Challenges and future direction
Although the results show promise, CAR T cell treatment for SLE encounters multiple obstacles. The therapy’s intricacy and expense, along with the possibility of severe adverse effects, and the requirement for specialist medical infrastructure, restrict its widespread implementation. Furthermore, it is necessary to do additional research to assess the treatment’s long-term safety and durability.
An important problem is how to effectively deal with the risk of serious side effects connected to CAR T cell therapy, such as cytokine release syndrome (CRS) and neurotoxicity.

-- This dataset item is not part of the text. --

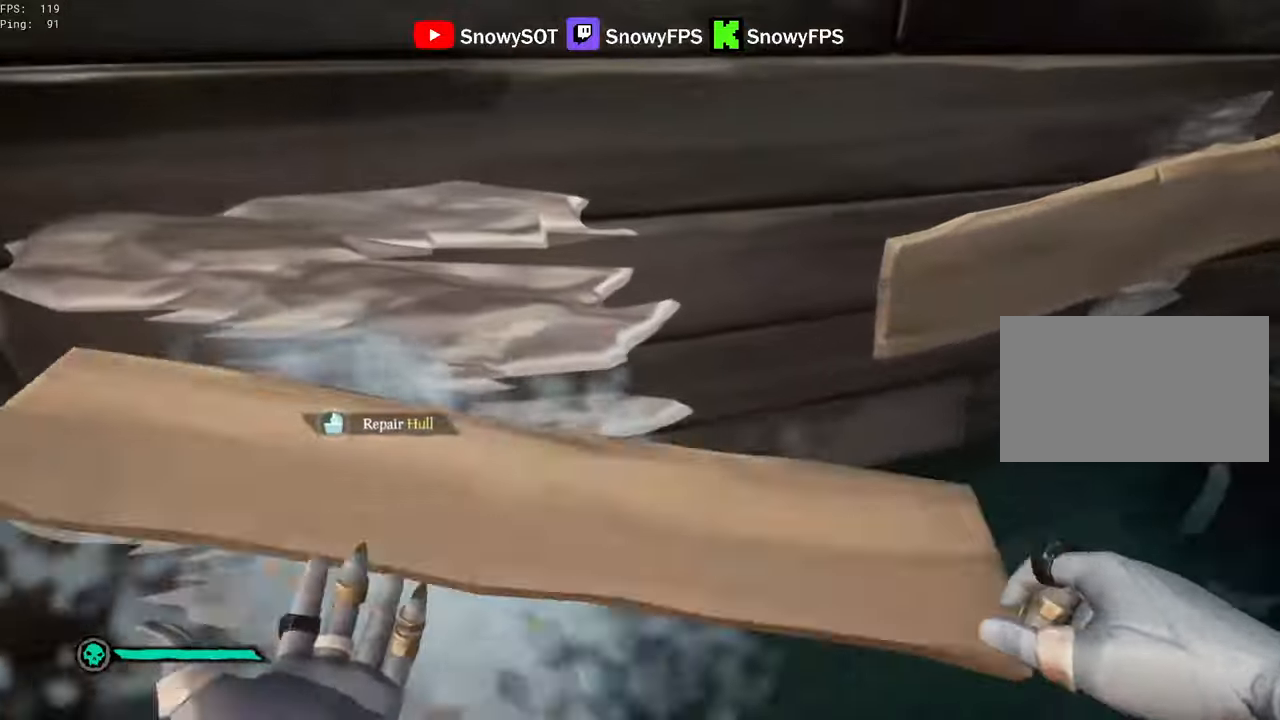
{"keys": [], "mouse": ["left"], "mouse_move": "still", "events": [[67, "mouse_left", "up"], [200, "d", "up"], [250, "w", "down"], [400, "mouse_left", "down"], [483, "w", "up"]]}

Cytokine release syndrome (CRS), a widespread immune response characterized by inflammation, can pose a significant risk to life and necessitate immediate and efficient treatment. Scientists are currently investigating methods to reduce these hazards, such as implementing safety switches in CAR T cells and creating advanced CAR designs.
Furthermore, the manufacturing of CAR T cells is an intricate and laborious procedure, which includes gathering cells from the patient, genetically modifying them, and expanding the cells under strict conditions. Current initiatives are being implemented to simplify and mechanize this procedure in order to enhance the accessibility and cost-efficiency of the therapy.
Conclusion
CAR T cell therapy is a significant breakthrough in treating refractory systemic lupus erythematosus, especially in China, where clinical trials have produced promising outcomes. This novel strategy presents a promising opportunity for those suffering from severe, unresponsive systemic lupus erythematosus (SLE), offering a viable route to achieving disease remission and enhancing their overall quality of life. The best hospitals for CAR T cell therapy in China are conducting clinical trials in this area.
In order to make CAR T cell treatment a feasible choice for a larger number of patients, it is imperative to tackle the obstacles of cost, accessibility, and safety as research advances. In order to fully harness the promise of this groundbreaking therapy and revolutionize the treatment of autoimmune diseases, it is crucial for scientists, physicians, and industry stakeholders to continue collaborating.